## Work request
Repeat the data below word for word.

## Exercise input
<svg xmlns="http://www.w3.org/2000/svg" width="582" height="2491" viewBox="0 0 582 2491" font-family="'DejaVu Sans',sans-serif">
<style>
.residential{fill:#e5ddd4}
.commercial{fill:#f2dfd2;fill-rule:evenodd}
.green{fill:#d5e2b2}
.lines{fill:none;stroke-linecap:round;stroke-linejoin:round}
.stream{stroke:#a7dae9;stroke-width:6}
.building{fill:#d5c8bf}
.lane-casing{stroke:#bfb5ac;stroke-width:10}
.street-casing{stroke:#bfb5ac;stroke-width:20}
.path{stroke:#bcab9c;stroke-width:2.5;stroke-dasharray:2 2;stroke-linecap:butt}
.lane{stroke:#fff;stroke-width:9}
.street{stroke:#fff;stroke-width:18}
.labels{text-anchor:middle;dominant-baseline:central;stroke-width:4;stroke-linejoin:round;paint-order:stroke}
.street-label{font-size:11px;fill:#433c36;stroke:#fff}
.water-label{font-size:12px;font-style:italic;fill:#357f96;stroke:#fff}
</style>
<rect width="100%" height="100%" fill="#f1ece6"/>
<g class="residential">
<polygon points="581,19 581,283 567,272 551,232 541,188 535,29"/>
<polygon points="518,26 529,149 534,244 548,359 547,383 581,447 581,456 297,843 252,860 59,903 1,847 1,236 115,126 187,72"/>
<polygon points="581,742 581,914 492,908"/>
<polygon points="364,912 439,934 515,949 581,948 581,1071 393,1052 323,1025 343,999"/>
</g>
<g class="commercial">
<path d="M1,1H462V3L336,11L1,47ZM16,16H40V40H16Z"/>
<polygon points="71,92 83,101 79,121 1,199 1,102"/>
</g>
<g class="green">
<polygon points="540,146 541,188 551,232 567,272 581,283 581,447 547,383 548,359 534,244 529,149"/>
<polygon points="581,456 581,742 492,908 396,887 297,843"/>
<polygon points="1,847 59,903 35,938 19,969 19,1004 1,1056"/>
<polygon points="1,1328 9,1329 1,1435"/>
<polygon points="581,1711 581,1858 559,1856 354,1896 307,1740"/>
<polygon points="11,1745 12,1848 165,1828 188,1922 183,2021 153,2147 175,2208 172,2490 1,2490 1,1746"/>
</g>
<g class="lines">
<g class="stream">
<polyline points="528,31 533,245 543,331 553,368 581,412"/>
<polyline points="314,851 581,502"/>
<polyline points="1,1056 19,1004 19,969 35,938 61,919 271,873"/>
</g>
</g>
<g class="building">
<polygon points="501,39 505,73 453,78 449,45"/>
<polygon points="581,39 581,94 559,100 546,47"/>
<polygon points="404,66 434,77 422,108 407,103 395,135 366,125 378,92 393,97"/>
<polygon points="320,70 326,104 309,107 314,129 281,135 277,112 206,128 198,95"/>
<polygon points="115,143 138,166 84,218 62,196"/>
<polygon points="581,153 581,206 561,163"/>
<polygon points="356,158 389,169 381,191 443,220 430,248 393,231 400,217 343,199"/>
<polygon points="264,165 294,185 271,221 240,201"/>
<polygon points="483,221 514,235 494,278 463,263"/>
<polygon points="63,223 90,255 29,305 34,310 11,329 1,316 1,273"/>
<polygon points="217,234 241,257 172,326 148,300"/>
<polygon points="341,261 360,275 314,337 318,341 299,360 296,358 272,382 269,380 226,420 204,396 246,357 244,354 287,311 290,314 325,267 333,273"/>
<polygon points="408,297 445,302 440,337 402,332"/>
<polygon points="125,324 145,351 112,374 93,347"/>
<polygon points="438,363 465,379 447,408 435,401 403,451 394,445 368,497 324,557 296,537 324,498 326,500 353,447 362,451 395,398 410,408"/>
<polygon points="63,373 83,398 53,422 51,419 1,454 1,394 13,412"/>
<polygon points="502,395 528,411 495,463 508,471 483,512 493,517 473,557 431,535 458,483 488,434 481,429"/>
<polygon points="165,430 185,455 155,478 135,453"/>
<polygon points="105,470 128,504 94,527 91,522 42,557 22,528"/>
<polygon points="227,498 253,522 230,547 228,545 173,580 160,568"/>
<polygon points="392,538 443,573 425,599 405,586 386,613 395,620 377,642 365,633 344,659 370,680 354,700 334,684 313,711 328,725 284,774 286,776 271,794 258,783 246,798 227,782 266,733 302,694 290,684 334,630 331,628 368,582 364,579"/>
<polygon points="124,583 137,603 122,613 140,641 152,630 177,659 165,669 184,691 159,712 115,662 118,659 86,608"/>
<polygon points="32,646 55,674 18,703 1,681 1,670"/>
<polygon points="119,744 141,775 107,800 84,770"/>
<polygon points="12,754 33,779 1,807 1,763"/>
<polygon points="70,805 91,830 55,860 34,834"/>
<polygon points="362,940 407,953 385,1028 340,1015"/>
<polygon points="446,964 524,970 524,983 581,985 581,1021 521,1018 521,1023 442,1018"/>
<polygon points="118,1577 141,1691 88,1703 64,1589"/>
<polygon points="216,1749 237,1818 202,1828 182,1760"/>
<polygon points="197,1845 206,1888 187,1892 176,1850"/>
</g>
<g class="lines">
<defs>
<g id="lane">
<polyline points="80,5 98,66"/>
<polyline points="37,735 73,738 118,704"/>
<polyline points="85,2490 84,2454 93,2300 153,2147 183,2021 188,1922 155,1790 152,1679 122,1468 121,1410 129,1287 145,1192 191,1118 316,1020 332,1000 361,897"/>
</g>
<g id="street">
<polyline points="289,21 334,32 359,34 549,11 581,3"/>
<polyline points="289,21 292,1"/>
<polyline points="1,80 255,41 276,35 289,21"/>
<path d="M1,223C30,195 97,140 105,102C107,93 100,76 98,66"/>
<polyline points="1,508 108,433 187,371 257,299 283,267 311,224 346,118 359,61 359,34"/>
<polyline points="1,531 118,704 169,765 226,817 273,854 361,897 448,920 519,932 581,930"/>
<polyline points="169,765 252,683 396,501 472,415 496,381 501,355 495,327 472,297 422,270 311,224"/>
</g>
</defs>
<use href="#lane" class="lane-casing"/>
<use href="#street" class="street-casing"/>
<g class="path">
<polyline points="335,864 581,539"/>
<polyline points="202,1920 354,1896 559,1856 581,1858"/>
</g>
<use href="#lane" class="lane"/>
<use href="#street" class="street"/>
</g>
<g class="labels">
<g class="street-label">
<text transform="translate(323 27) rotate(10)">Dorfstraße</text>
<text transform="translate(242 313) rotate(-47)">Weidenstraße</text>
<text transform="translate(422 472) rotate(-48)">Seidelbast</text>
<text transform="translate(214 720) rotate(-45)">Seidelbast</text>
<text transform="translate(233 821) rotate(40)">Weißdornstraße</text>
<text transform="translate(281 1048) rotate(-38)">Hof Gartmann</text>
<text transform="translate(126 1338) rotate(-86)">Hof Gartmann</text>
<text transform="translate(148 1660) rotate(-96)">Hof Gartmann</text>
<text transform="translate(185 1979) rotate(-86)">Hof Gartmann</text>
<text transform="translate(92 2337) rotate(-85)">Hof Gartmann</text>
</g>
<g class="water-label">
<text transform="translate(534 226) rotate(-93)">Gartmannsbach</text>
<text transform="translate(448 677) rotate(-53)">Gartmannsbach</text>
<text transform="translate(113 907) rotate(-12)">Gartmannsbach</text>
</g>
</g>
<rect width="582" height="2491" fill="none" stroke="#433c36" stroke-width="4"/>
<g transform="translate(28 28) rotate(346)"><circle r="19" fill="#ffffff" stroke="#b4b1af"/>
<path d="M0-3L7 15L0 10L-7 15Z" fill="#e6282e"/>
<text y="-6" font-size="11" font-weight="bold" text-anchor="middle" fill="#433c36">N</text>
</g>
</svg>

## Answer to this exercise
<svg xmlns="http://www.w3.org/2000/svg" width="582" height="2491" viewBox="0 0 582 2491" font-family="'DejaVu Sans',sans-serif">
<style>
.residential{fill:#e5ddd4}
.commercial{fill:#f2dfd2;fill-rule:evenodd}
.green{fill:#d5e2b2}
.lines{fill:none;stroke-linecap:round;stroke-linejoin:round}
.stream{stroke:#a7dae9;stroke-width:6}
.building{fill:#d5c8bf}
.lane-casing{stroke:#bfb5ac;stroke-width:10}
.street-casing{stroke:#bfb5ac;stroke-width:20}
.path{stroke:#bcab9c;stroke-width:2.5;stroke-dasharray:2 2;stroke-linecap:butt}
.lane{stroke:#fff;stroke-width:9}
.street{stroke:#fff;stroke-width:18}
.labels{text-anchor:middle;dominant-baseline:central;stroke-width:4;stroke-linejoin:round;paint-order:stroke}
.street-label{font-size:11px;fill:#433c36;stroke:#fff}
.water-label{font-size:12px;font-style:italic;fill:#357f96;stroke:#fff}
</style>
<rect width="100%" height="100%" fill="#f1ece6"/>
<g class="residential">
<polygon points="581,19 581,283 567,272 551,232 541,188 535,29"/>
<polygon points="518,26 529,149 534,244 548,359 547,383 581,447 581,456 297,843 252,860 59,903 1,847 1,236 115,126 187,72"/>
<polygon points="581,742 581,914 492,908"/>
<polygon points="364,912 439,934 515,949 581,948 581,1071 393,1052 323,1025 343,999"/>
</g>
<g class="commercial">
<path d="M1,1H462V3L336,11L1,47ZM16,16H40V40H16Z"/>
<polygon points="71,92 83,101 79,121 1,199 1,102"/>
</g>
<g class="green">
<polygon points="540,146 541,188 551,232 567,272 581,283 581,447 547,383 548,359 534,244 529,149"/>
<polygon points="581,456 581,742 492,908 396,887 297,843"/>
<polygon points="1,847 59,903 35,938 19,969 19,1004 1,1056"/>
<polygon points="1,1328 9,1329 1,1435"/>
<polygon points="581,1711 581,1858 559,1856 354,1896 307,1740"/>
<polygon points="11,1745 12,1848 165,1828 188,1922 183,2021 153,2147 175,2208 172,2490 1,2490 1,1746"/>
</g>
<g class="lines">
<g class="stream">
<polyline points="528,31 533,245 543,331 553,368 581,412"/>
<polyline points="314,851 581,502"/>
<polyline points="1,1056 19,1004 19,969 35,938 61,919 271,873"/>
</g>
</g>
<g class="building">
<polygon points="501,39 505,73 453,78 449,45"/>
<polygon points="581,39 581,94 559,100 546,47"/>
<polygon points="404,66 434,77 422,108 407,103 395,135 366,125 378,92 393,97"/>
<polygon points="320,70 326,104 309,107 314,129 281,135 277,112 206,128 198,95"/>
<polygon points="115,143 138,166 84,218 62,196"/>
<polygon points="581,153 581,206 561,163"/>
<polygon points="356,158 389,169 381,191 443,220 430,248 393,231 400,217 343,199"/>
<polygon points="264,165 294,185 271,221 240,201"/>
<polygon points="483,221 514,235 494,278 463,263"/>
<polygon points="63,223 90,255 29,305 34,310 11,329 1,316 1,273"/>
<polygon points="217,234 241,257 172,326 148,300"/>
<polygon points="341,261 360,275 314,337 318,341 299,360 296,358 272,382 269,380 226,420 204,396 246,357 244,354 287,311 290,314 325,267 333,273"/>
<polygon points="408,297 445,302 440,337 402,332"/>
<polygon points="125,324 145,351 112,374 93,347"/>
<polygon points="438,363 465,379 447,408 435,401 403,451 394,445 368,497 324,557 296,537 324,498 326,500 353,447 362,451 395,398 410,408"/>
<polygon points="63,373 83,398 53,422 51,419 1,454 1,394 13,412"/>
<polygon points="502,395 528,411 495,463 508,471 483,512 493,517 473,557 431,535 458,483 488,434 481,429"/>
<polygon points="165,430 185,455 155,478 135,453"/>
<polygon points="105,470 128,504 94,527 91,522 42,557 22,528"/>
<polygon points="227,498 253,522 230,547 228,545 173,580 160,568"/>
<polygon points="392,538 443,573 425,599 405,586 386,613 395,620 377,642 365,633 344,659 370,680 354,700 334,684 313,711 328,725 284,774 286,776 271,794 258,783 246,798 227,782 266,733 302,694 290,684 334,630 331,628 368,582 364,579"/>
<polygon points="124,583 137,603 122,613 140,641 152,630 177,659 165,669 184,691 159,712 115,662 118,659 86,608"/>
<polygon points="32,646 55,674 18,703 1,681 1,670"/>
<polygon points="119,744 141,775 107,800 84,770"/>
<polygon points="12,754 33,779 1,807 1,763"/>
<polygon points="70,805 91,830 55,860 34,834"/>
<polygon points="362,940 407,953 385,1028 340,1015"/>
<polygon points="446,964 524,970 524,983 581,985 581,1021 521,1018 521,1023 442,1018"/>
<polygon points="118,1577 141,1691 88,1703 64,1589"/>
<polygon points="216,1749 237,1818 202,1828 182,1760"/>
<polygon points="197,1845 206,1888 187,1892 176,1850"/>
</g>
<g class="lines">
<defs>
<g id="lane">
<polyline points="80,5 98,66"/>
<polyline points="37,735 73,738 118,704"/>
<polyline points="85,2490 84,2454 93,2300 153,2147 183,2021 188,1922 155,1790 152,1679 122,1468 121,1410 129,1287 145,1192 191,1118 316,1020 332,1000 361,897"/>
</g>
<g id="street">
<polyline points="289,21 334,32 359,34 549,11 581,3"/>
<polyline points="289,21 292,1"/>
<polyline points="1,80 255,41 276,35 289,21"/>
<path d="M1,223C30,195 97,140 105,102C107,93 100,76 98,66"/>
<polyline points="1,508 108,433 187,371 257,299 283,267 311,224 346,118 359,61 359,34"/>
<polyline points="1,531 118,704 169,765 226,817 273,854 361,897 448,920 519,932 581,930"/>
<polyline points="169,765 252,683 396,501 472,415 496,381 501,355 495,327 472,297 422,270 311,224"/>
</g>
</defs>
<use href="#lane" class="lane-casing"/>
<use href="#street" class="street-casing"/>
<g class="path">
<polyline points="335,864 581,539"/>
<polyline points="202,1920 354,1896 559,1856 581,1858"/>
</g>
<use href="#lane" class="lane"/>
<use href="#street" class="street"/>
</g>
<g class="labels">
<g class="street-label">
<text transform="translate(323 27) rotate(10)">Dorfstraße</text>
<text transform="translate(242 313) rotate(-47)">Weidenstraße</text>
<text transform="translate(422 472) rotate(-48)">Seidelbast</text>
<text transform="translate(214 720) rotate(-45)">Seidelbast</text>
<text transform="translate(233 821) rotate(40)">Weißdornstraße</text>
<text transform="translate(281 1048) rotate(-38)">Hof Gartmann</text>
<text transform="translate(126 1338) rotate(-86)">Hof Gartmann</text>
<text transform="translate(148 1660) rotate(-96)">Hof Gartmann</text>
<text transform="translate(185 1979) rotate(-86)">Hof Gartmann</text>
<text transform="translate(92 2337) rotate(-85)">Hof Gartmann</text>
</g>
<g class="water-label">
<text transform="translate(534 226) rotate(-93)">Gartmannsbach</text>
<text transform="translate(448 677) rotate(-53)">Gartmannsbach</text>
<text transform="translate(113 907) rotate(-12)">Gartmannsbach</text>
</g>
</g>
<rect width="582" height="2491" fill="none" stroke="#433c36" stroke-width="4"/>
<g transform="translate(28 28) rotate(346)"><circle r="19" fill="#ffffff" stroke="#b4b1af"/>
<path d="M0-3L7 15L0 10L-7 15Z" fill="#e6282e"/>
<text y="-6" font-size="11" font-weight="bold" text-anchor="middle" fill="#433c36">N</text>
</g>
</svg>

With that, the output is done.